Less is more. Obvious marketing messages fall flat. Users are more sophisticated than you think.
Those were some of the big lessons that Seattle mobile design shop pinch/zoom took away from its latest big project: designing the new iPad video player application for the BBC, the international TV powerhouse.
The new app, called iPlayer Global, is available for users in Western Europe—the U.S. will come later—but American users played a big part in pinch/zoom’s test phase as it was calibrating the product. And that testing delivered some interesting results that say a lot about how consumers are rapidly adapting to their new devices, says Brian Fling, pinch/zoom’s CEO
Here’s a run-through of four big things Fling says he took from the usability studies:
Keep It Simple
The design pros at pinch/zoom wanted to push the envelope with a marquee client like the BBC, and add as many bells and whistles as they could muster on the iPad screen. They promptly turned off the users in their study, sending the team back to a more streamlined design.

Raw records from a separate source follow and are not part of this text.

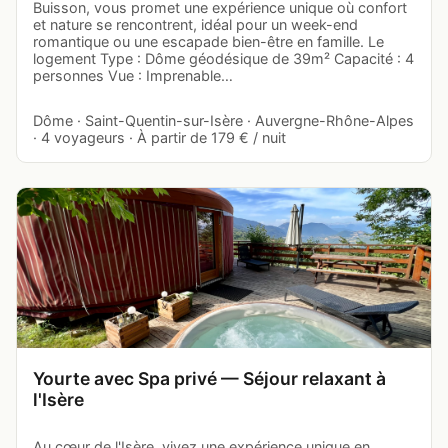
Buisson, vous promet une expérience unique où confort
et nature se rencontrent, idéal pour un week-end
romantique ou une escapade bien-être en famille. Le
logement Type : Dôme géodésique de 39m² Capacité : 4
personnes Vue : Imprenable…
Dôme · Saint-Quentin-sur-Isère · Auvergne-Rhône-Alpes
· 4 voyageurs · À partir de 179 € / nuit
Yourte avec Spa privé — Séjour relaxant à
l'Isère
Au cœur de l'Isère, vivez une expérience unique en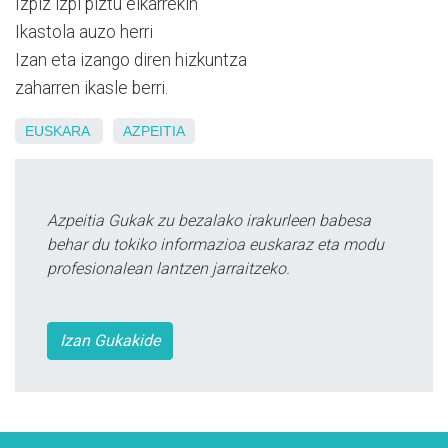
Izpiz izpi piztu elkarrekin
Ikastola auzo herri
Izan eta izango diren hizkuntza
zaharren ikasle berri.
EUSKARA
AZPEITIA
Azpeitia Gukak zu bezalako irakurleen babesa
behar du tokiko informazioa euskaraz eta modu
profesionalean lantzen jarraitzeko.
Izan Gukakide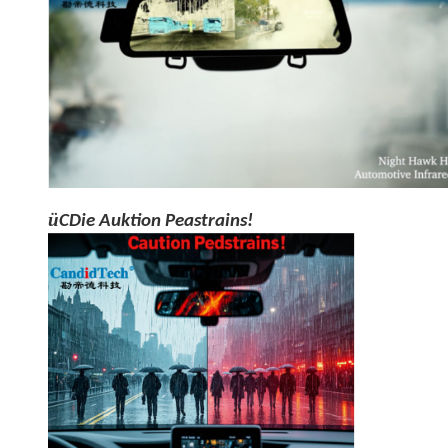
ü
C
Die Auktion Peastrains!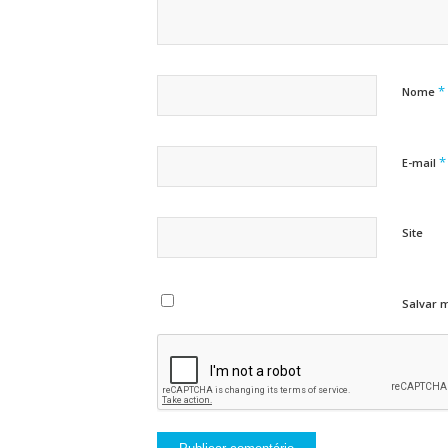
*
Nome
*
E-mail
Site
Salvar 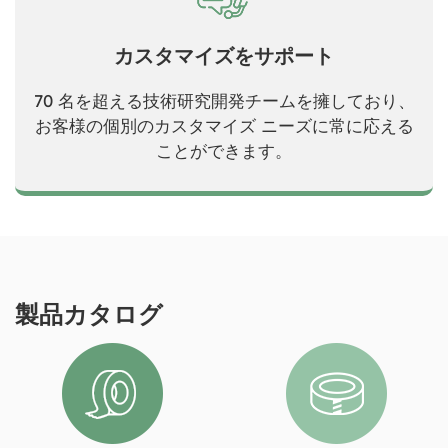
カスタマイズをサポート
70 名を超える技術研究開発チームを擁しており、
お客様の個別のカスタマイズ ニーズに常に応える
ことができます。
製品カタログ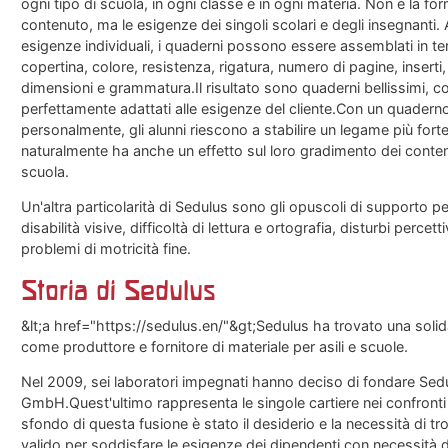
ogni tipo di scuola, in ogni classe e in ogni materia. Non è la for
contenuto, ma le esigenze dei singoli scolari e degli insegnanti.
esigenze individuali, i quaderni possono essere assemblati in ter
copertina, colore, resistenza, rigatura, numero di pagine, inserti
dimensioni e grammatura.Il risultato sono quaderni bellissimi, co
perfettamente adattati alle esigenze del cliente.Con un quadern
personalmente, gli alunni riescono a stabilire un legame più fort
naturalmente ha anche un effetto sul loro gradimento dei contenut
scuola.
Un'altra particolarità di Sedulus sono gli opuscoli di supporto p
disabilità visive, difficoltà di lettura e ortografia, disturbi percett
problemi di motricità fine.
Storia di Sedulus
&lt;a href="https://sedulus.en/"&gt;Sedulus
ha trovato una solid
come produttore e fornitore di materiale per asili e scuole.
Nel 2009, sei laboratori impegnati hanno deciso di fondare Sedu
GmbH.Quest'ultimo rappresenta le singole cartiere nei confronti d
sfondo di questa fusione è stato il desiderio e la necessità di 
valido per soddisfare le esigenze dei dipendenti con necessità d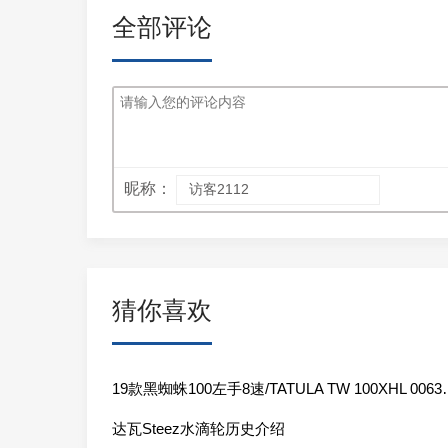
全部评论
昵称：
猜你喜欢
19款黑蜘蛛100左手8速/T
达瓦Steez水滴轮历史介绍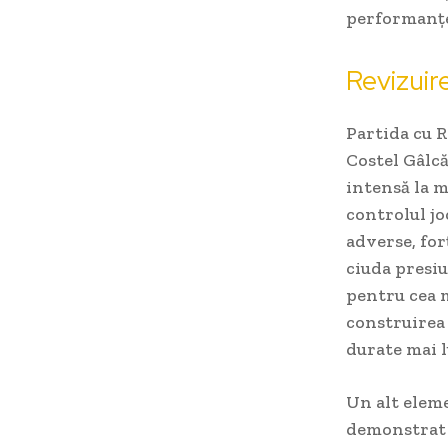
performanțel
Revizuir
Partida cu R
Costel Gâlcă
intensă la m
controlul jo
adverse, forț
ciuda presiu
pentru cea m
construirea 
durate mai l
Un alt elemen
demonstrat o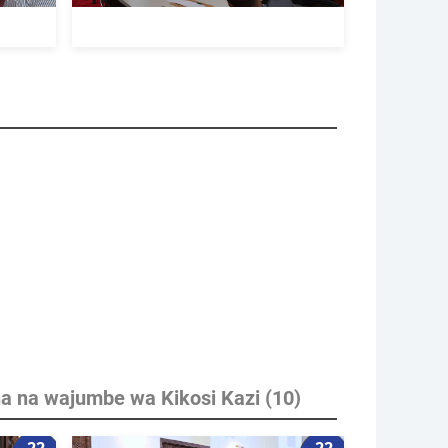
na na wajumbe wa Kikosi Kazi
(10)
22
22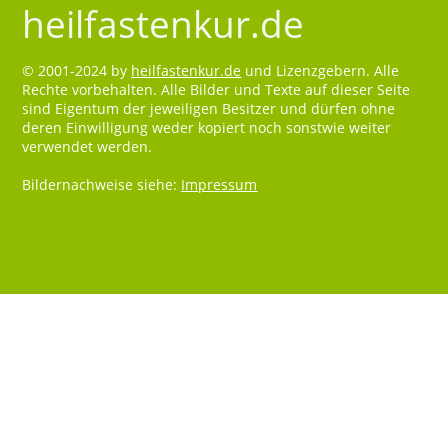
heilfastenkur.de
© 2001-2024 by
heilfastenkur.de
und Lizenzgebern. Alle
Rechte vorbehalten. Alle Bilder und Texte auf dieser Seite
sind Eigentum der jeweiligen Besitzer und dürfen ohne
deren Einwilligung weder kopiert noch sonstwie weiter
verwendet werden.
Bildernachweise siehe:
Impressum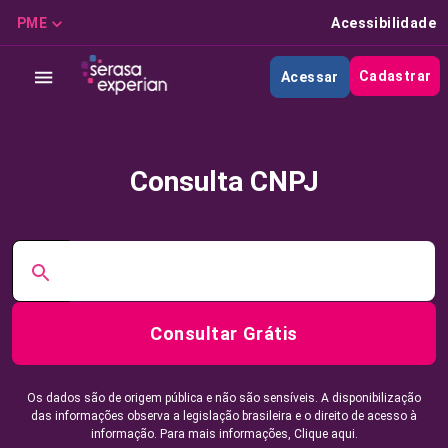
PME
Acessibilidade
Cadastrar
Acessar
Consulta CNPJ
Consultar Grátis
Os dados são de origem pública e não são sensíveis. A disponibilização
das informações observa a legislação brasileira e o direito de acesso à
informação. Para mais informações,
Clique aqui.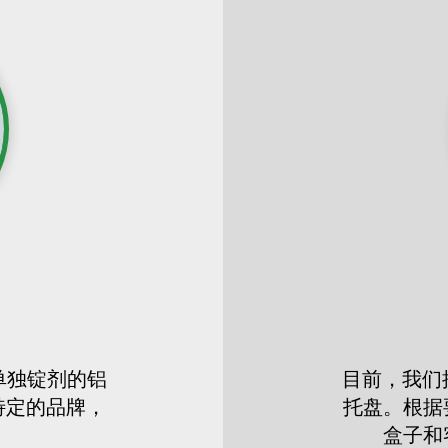
单独锭剂的铝
目前，我们批
特定的品牌，
托盘。根据
盒子和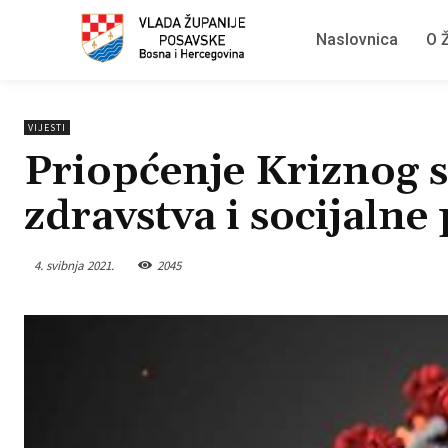
Naslovnica
O Ž
VIJESTI
Priopćenje Kriznog s
zdravstva i socijalne 
4. svibnja 2021.
2045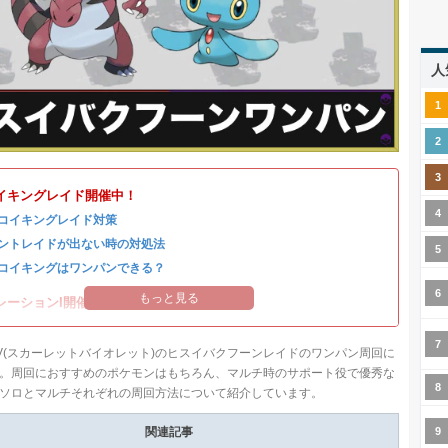
人
イキングレイド開催中！
コイキングレイド対策
ントレイドが出ない時の対処法
コイキングはワンパンできる？
もっと見る
レーションI開催中！
V(スカーレットバイオレット)のヒスイバクフーンレイドのワンパン周回に
。周回におすすめのポケモンはもちろん、マルチ時のサポート役で優秀な
ソロとマルチそれぞれの周回方法について紹介しています。
関連記事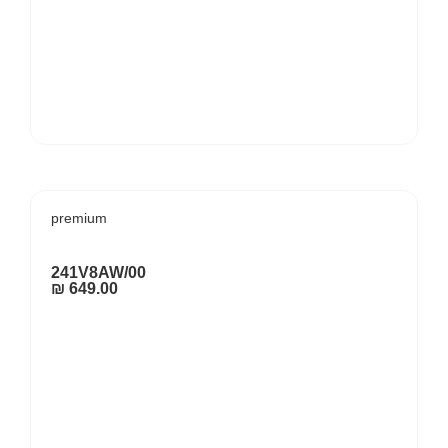
premium
241V8AW/00
₪
649.00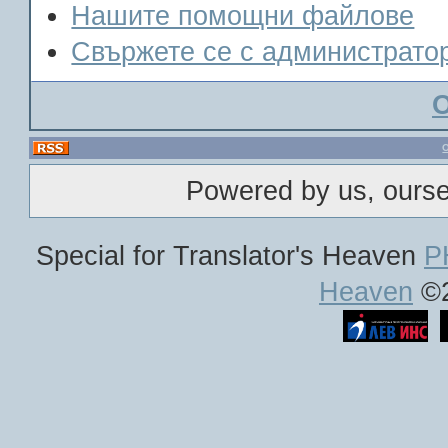
Нашите помощни файлове
Свържете се с администрато
Powered by us, ours
Special for Translator's Heaven
P
Heaven
©2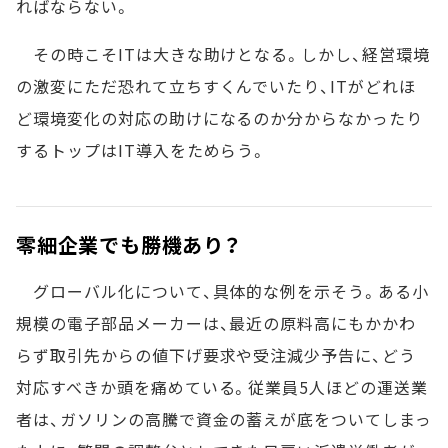
ればならない。
その時こそITは大きな助けとなる。しかし、経営環境
の激変にただ恐れて立ちすくんでいたり、ITがどれほ
ど環境変化の対応の助けになるのか分からなかったり
するトップはIT導入をためらう。
零細企業でも勝機あり？
グローバル化について、具体的な例を示そう。ある小
規模の電子部品メーカーは、最近の原料高にもかかわ
らず取引先からの値下げ要求や受注減少予告に、どう
対応すべきか頭を痛めている。従業員5人ほどの運送業
者は、ガソリンの高騰で資金の蓄えが底をついてしまっ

“We created some pretty crazy proof-of-concepts,” Fling says, with content zooming around in all kinds of directions. It was beautiful, but way too complicated. “Users always picked the simple version, which ended up being the final version.” Fling says that’s the major “Steve Jobs-ism” he gleaned from the project.
High Expectations
The “Apple aesthetic” is built in for users, even if they’re not what you would consider technically sophisticated. On the iPad, people want things to work simply, efficiently, and intuitively—and they’re hungry to experiment.
“We would put something in front of them and say ‘Don’t touch it, it’s just a picture.’ And 15 seconds later, they’re swiping it. You couldn’t have them not swipe it,” Fling says. That’s a big change in design studies. “On the Web, people deliberate and really consider the choices before they actually click on something. Whereas on an iPad, with Apple aesthetics, people will just touch things to see what happens. They’ll rotate the device to see if it moves.”
Swipe, Not Scroll
The device itself is still relatively new for the mainstream, but users—who ranged from longtime owners to iPad newbies—knew what to expect from a touchscreen, and didn’t want old-school Web-based controls getting in the way.
Testing their app design against video-on-demand leaders Netflix and Hulu showed that users found a Web-type of scrolling navigation to be cheap or low-quality, Fling says. “They wanted it to be different than the Web. That was really interesting to us. We didn’t think they cared.”
Keep It Real
Reaffirming some foundational mobile design guidelines, Fling says users were able to quickly sniff out obvious marketing messages in the content and quickly rejected them. Mobile devices are an intimate experience, and people just want things to work—not get served up with tons of advertising.
This isn’t the first big media name that pinch/zoom has worked with—the company also did mobile design for The New York Times. But the BBC actually has been the most open about allowing the agency to share the insights it garnered from the process, Fling says, which makes a difference because of the new things he felt the agency learned about tablet users.
“Even to a 10-year veteran of the space, there’s many times when I feel like it’s the first day of school,” Fling says.